Analysis of Forecast Error Growth in Atmospheric Multiscale Lorenz Systems

In classical low‑dimensional chaotic systems, small initial‑condition errors grow exponentially on average in the tangent‑linear regime, with a rate set by the leading Lyapunov exponent, before entering a nonlinear regime in which the growth follows a quadratic law and saturates at a finite error amplitude. In systems with coupled temporal and spatial scales, the growth of initial‑condition errors is scale‑dependent and is most appropriately described by a power‑law behavior. We demonstrate how the parameters of the power law are linked to the intrinsic properties of individual scales and to the coupling between them.
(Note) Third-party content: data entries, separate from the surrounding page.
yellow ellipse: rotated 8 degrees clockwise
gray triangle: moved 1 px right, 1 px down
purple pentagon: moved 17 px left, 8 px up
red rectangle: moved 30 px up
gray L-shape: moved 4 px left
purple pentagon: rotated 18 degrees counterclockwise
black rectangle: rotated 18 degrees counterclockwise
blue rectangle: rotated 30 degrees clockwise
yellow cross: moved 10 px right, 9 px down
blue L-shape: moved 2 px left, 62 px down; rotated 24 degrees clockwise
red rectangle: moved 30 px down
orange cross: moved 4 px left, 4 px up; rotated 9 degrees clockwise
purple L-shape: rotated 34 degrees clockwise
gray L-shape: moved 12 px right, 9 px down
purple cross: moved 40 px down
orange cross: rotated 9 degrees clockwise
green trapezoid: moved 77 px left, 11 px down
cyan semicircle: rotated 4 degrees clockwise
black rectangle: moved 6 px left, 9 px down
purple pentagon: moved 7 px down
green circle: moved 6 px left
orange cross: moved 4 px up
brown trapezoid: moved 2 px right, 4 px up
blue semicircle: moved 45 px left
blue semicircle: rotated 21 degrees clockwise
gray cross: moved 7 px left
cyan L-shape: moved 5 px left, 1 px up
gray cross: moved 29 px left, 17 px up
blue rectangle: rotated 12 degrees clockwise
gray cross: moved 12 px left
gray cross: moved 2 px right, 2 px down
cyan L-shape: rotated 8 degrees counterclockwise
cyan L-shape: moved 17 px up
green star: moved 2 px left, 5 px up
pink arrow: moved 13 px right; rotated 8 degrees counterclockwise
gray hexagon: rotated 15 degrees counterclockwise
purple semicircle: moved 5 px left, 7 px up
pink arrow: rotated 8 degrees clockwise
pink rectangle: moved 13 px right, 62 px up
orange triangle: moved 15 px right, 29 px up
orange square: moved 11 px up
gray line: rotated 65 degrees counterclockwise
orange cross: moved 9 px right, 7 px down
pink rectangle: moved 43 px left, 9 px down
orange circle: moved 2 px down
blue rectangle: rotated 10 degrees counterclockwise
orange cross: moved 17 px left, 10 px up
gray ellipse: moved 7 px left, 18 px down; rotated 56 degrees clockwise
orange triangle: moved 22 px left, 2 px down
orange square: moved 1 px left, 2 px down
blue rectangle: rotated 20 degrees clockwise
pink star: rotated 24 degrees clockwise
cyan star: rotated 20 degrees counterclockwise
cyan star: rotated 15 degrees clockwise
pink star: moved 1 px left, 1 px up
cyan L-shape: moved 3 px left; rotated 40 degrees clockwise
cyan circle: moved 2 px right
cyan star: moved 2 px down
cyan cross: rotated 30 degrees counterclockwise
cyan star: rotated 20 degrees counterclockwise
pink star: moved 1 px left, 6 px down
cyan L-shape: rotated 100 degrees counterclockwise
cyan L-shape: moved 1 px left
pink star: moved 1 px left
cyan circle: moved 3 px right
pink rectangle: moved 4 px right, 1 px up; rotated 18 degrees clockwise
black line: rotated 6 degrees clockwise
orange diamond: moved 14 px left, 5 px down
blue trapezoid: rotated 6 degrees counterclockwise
In systems where the model does not perfectly represent reality due to the omission of small temporal and spatial scales, the mean growth of model error (in the absence of initial‑condition error) can be approximated by a quadratic law with an additional parameter characterizing model error. To describe this process, we extend Orrell’s definition of drift by interpreting its generation at each time step, within our hypothesis, as an effective initial‑condition error that evolves according to classical chaotic growth. Based on this hypothesis, we explain the values of the parameters governing the model‑error growth law. The interpretations of the parameters and the underlying hypotheses are tested using multiscale atmospheric Lorenz systems.